[EXCERPT TO READ]:
..........
The sculptures exist in the Garden of Bomarzo, a 16th-century park located north of Rome. The temple is likewise based on a building in the park, but the collapsing part is from a 1937 news photograph of the Rotunde in Vienna, which was demolished with explosives after it was destroyed in a fire. The man in the asbestos suit is also based on a photograph. Willink painted To the Future in oil in 1965. The canvas has the dimensions 109 × 150 cm.

==Analysis and reception==
To the Future belongs to Willink's last phase as a painter which began in the 1960s. It is one of 19 paintings from this period that depict a confrontation between modern civilization and the ancient world, and where modern science and warfare are portrayed in apocalyptic scenarios. A source of inspiration was Oswald Spengler's book The Decline of the West, which Willink read as a student and from which he adapted the theme of a dying Western culture and a view of progress as a bringer of decline. Willink's fascination with the Garden of Bomarzo began when he saw pictures of it in the book Die Welt als Labyrinth (1957) by Gustav René Hocke. He visited and photographed the park in 1960 and 1962, and sculptures from it appear in several of his paintings from the mid-1960s and onwards, usually under threatening skies and together with alienating elements.

The art historian Michiel Koolbergen said To the Future is the painting that best shows Willink's view of human self-destruction. Koolbergen described the statues as passive witnesses to a humanity that has suppressed its own power and appears in a protective suit. He made a comparison with Willink's Bomarzo painting The Eternal Cry (1964), in which the destruction happens behind the horizon, and wrote that only in To the Future is it explicit why the sculptures look upset, because "the world fire" actually is seen.

==Provenance==
To the Future is also known as Towards the Future. It is part of Museum MORE's collection of Dutch modern realist paintings in Gorssel, Lochem municipality. The Stedelijk Museum Amsterdam owns a preliminary study. A pencil study is in the collection of the Rijksmuseum in Amsterdam.
..........
[PROVIDED MATERIAL]:
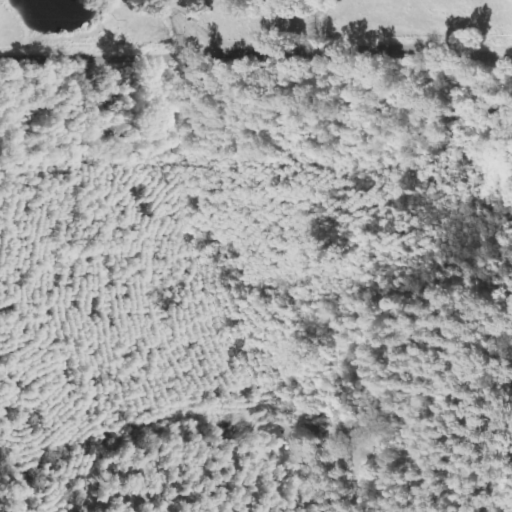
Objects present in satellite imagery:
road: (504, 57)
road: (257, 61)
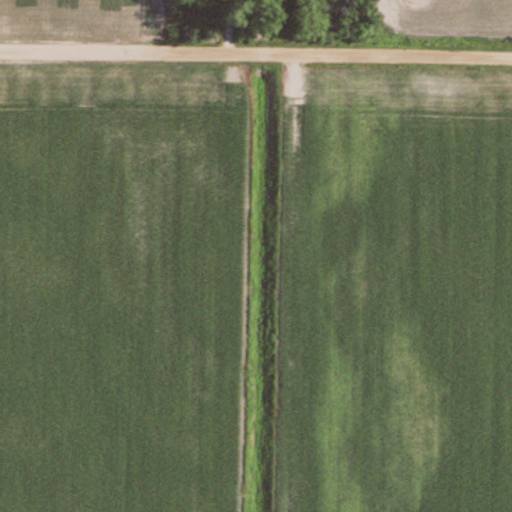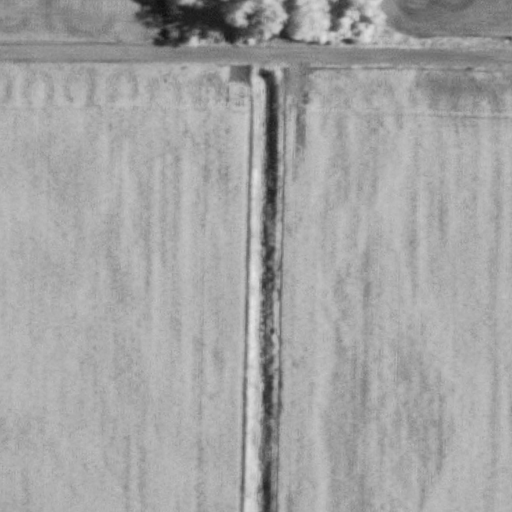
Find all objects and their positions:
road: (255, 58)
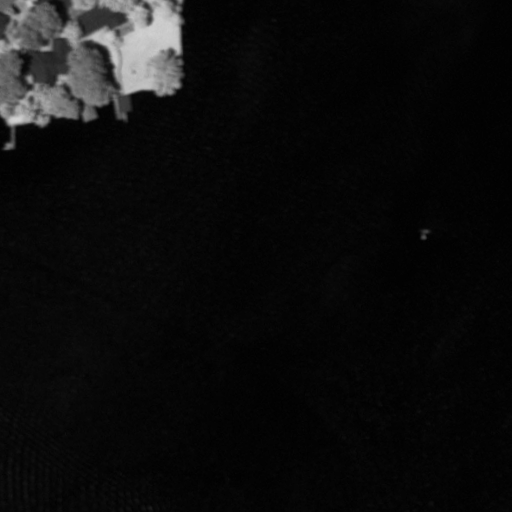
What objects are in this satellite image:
..........
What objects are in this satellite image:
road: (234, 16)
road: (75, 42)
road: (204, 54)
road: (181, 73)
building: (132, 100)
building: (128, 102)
..........
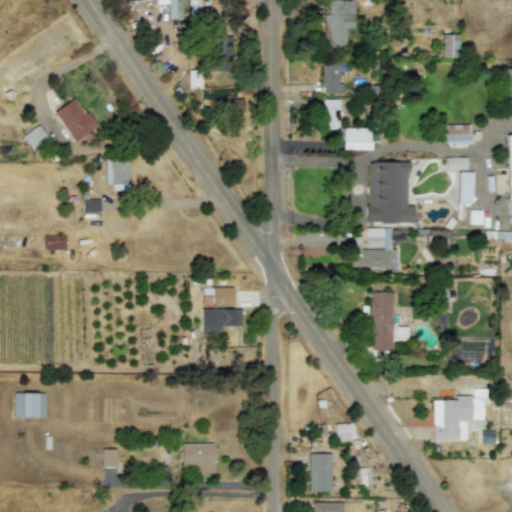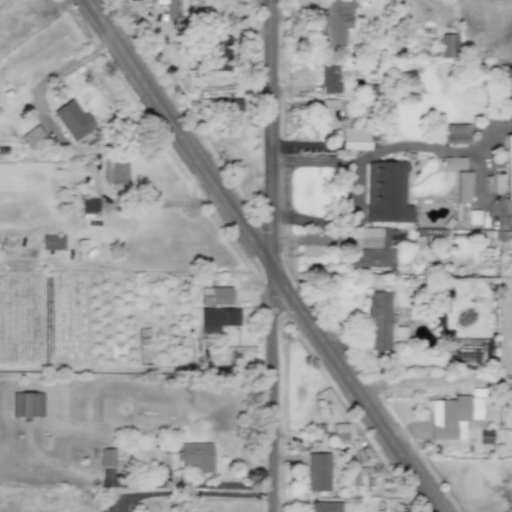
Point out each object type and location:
..........
[WORK INSTRUCTIONS]:
1. According to the text about Willink's painting To the Future, in which years did Willink visit and photograph the Garden of Bomarzo?
2. From the text about Willink's painting To the Future, extract the passage starting at "The art historian" and ending at "actually is seen.".
3. Do these statements agree with the text about Willink's painting To the Future? For each, answer yes or no and quote the words that decide it.
(a) The canvas of To the Future measures 109 × 150 cm.
(b) The Rotunde in Vienna was destroyed in a flood.
(c) Willink read The Decline of the West when he was a student.

[WRITTEN RESPONSES]:
1. 1960 and 1962

2.
The art historian Michiel Koolbergen said To the Future is the painting that best shows Willink's view of human self-destruction. Koolbergen described the statues as passive witnesses to a humanity that has suppressed its own power and appears in a protective suit. He made a comparison with Willink's Bomarzo painting The Eternal Cry (1964), in which the destruction happens behind the horizon, and wrote that only in To the Future is it explicit why the sculptures look upset, because "the world fire" actually is seen.

3.
(a) Yes: "The canvas has the dimensions 109 × 150 cm."
(b) No: "which was demolished with explosives after it was destroyed in a fire"
(c) Yes: "which Willink read as a student"